126. It has been observed in another place that the theorems and demonstrations in Geometry are conversant about universal ideas (sect. 15, Introd.); where it is explained in what sense this ought to be understood, to wit, the particular lines and figures included in the diagram are supposed to stand for innumerable others of different sizes; or, in other words, the geometer considers them abstracting from their magnitude--which does not imply that he forms an abstract idea, but only that he cares not what the particular magnitude is, whether great or small, but looks on that as a thing different to the demonstration. Hence it follows that a line in the scheme but an inch long must be spoken of as though it contained ten thousand parts, since it is regarded not in itself, but as it is universal; and it is universal only in its signification, whereby it represents innumerable lines greater than itself, in which may be distinguished ten thousand parts or more, though there may not be above an inch in it. After this manner, the properties of the lines signified are (by a very usual figure) transferred to the sign, and thence, through mistake, though to appertain to it considered in its own nature.

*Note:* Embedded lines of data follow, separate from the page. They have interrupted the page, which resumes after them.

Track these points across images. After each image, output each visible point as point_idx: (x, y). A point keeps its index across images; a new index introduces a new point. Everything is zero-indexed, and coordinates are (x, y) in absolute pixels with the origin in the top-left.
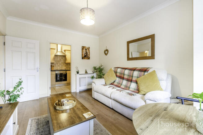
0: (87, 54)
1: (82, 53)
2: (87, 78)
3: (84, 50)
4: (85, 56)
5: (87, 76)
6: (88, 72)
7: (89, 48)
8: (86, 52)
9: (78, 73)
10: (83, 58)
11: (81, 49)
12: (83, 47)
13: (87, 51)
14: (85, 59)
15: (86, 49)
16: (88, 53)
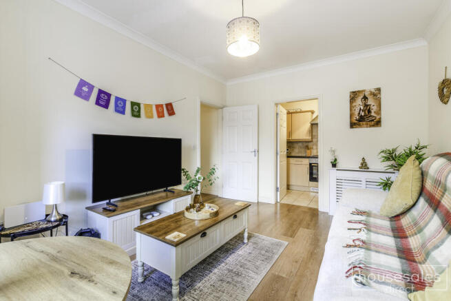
0: (369, 111)
1: (351, 110)
2: (364, 183)
3: (359, 103)
4: (361, 119)
5: (364, 176)
6: (372, 166)
7: (377, 93)
8: (366, 106)
9: (334, 165)
10: (352, 125)
11: (348, 99)
12: (354, 92)
13: (371, 102)
14: (360, 126)
15: (365, 98)
16: (374, 109)
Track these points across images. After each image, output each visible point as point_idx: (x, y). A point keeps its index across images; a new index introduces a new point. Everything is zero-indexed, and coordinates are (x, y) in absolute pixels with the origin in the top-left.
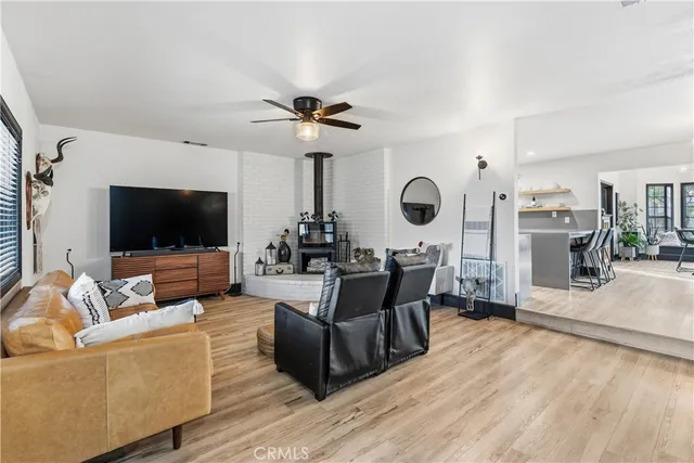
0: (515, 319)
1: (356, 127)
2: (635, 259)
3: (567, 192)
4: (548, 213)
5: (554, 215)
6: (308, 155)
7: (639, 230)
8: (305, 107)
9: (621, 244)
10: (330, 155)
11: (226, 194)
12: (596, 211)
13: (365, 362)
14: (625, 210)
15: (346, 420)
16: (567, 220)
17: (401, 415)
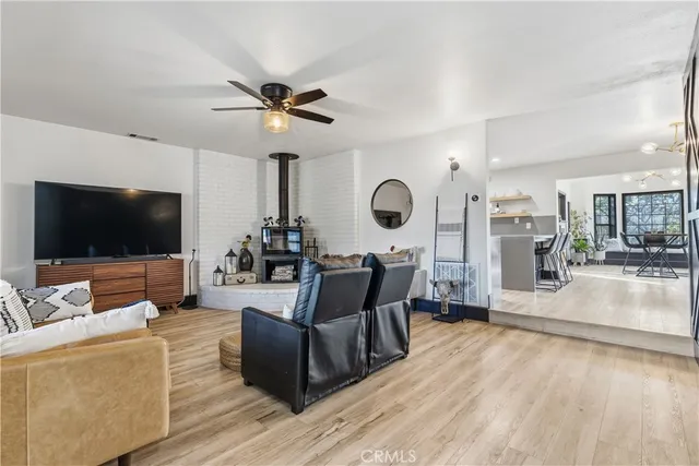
0: (487, 321)
1: (328, 121)
2: (585, 264)
3: (528, 199)
4: (511, 219)
5: (517, 221)
6: (272, 156)
7: (589, 237)
8: (274, 94)
9: (573, 250)
10: (296, 157)
11: (180, 195)
12: (554, 217)
13: (347, 367)
14: (576, 218)
15: (330, 432)
16: (529, 226)
17: (388, 422)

127. Because there is no number of parts so great but it is possible there may be a line containing more, the inch-line is said to contain parts more than any assignable number; which is true, not of the inch taken absolutely, but only for the things signified by it. But men, not retaining that distinction in their thoughts, slide into a belief that the small particular line described on paper contains in itself parts innumerable. There is no such thing as the ten--thousandth part of an inch; but there is of a mile or diameter of the earth, which may be signified by that inch. When therefore I delineate a triangle on paper, and take one side not above an inch, for example, in length to be the radius, this I consider as divided into 10,000 or 100,000 parts or more; for, though the ten-thousandth part of that line considered in itself is nothing at all, and consequently may be neglected without an error or inconveniency, yet these described lines, being only marks standing for greater quantities, whereof it may be the ten--thousandth part is very considerable, it follows that, to prevent notable errors in practice, the radius must be taken of 10,000 parts or more.

128. LINES WHICH ARE INFINITELY DIVISIBLE.--From what has been said the reason is plain why, to the end any theorem become universal in its use, it is necessary we speak of the lines described on paper as though they contained parts which really they do not. In doing of which, if we examine the matter thoroughly, we shall perhaps discover that we cannot conceive an inch itself as consisting of, or being divisible into, a thousand parts, but only some other line which is far greater than an inch, and represented by it; and that when we say a line is infinitely divisible, we must mean a line which is infinitely great. What we have here observed seems to be the chief cause why, to suppose the infinite divisibility of finite extension has been thought necessary in geometry.

129. The several absurdities and contradictions which flowed from this false principle might, one would think, have been esteemed so many demonstrations against it. But, by I know not what logic, it is held that proofs a posteriori are not to be admitted against propositions relating to infinity, as though it were not impossible even for an infinite mind to reconcile contradictions; or as if anything absurd and repugnant could have a necessary connexion with truth or flow from it. But, whoever considers the weakness of this pretence will think it was contrived on purpose to humour the laziness of the mind which had rather acquiesce in an indolent scepticism than be at the pains to go through with a severe examination of those principles it has ever embraced for true.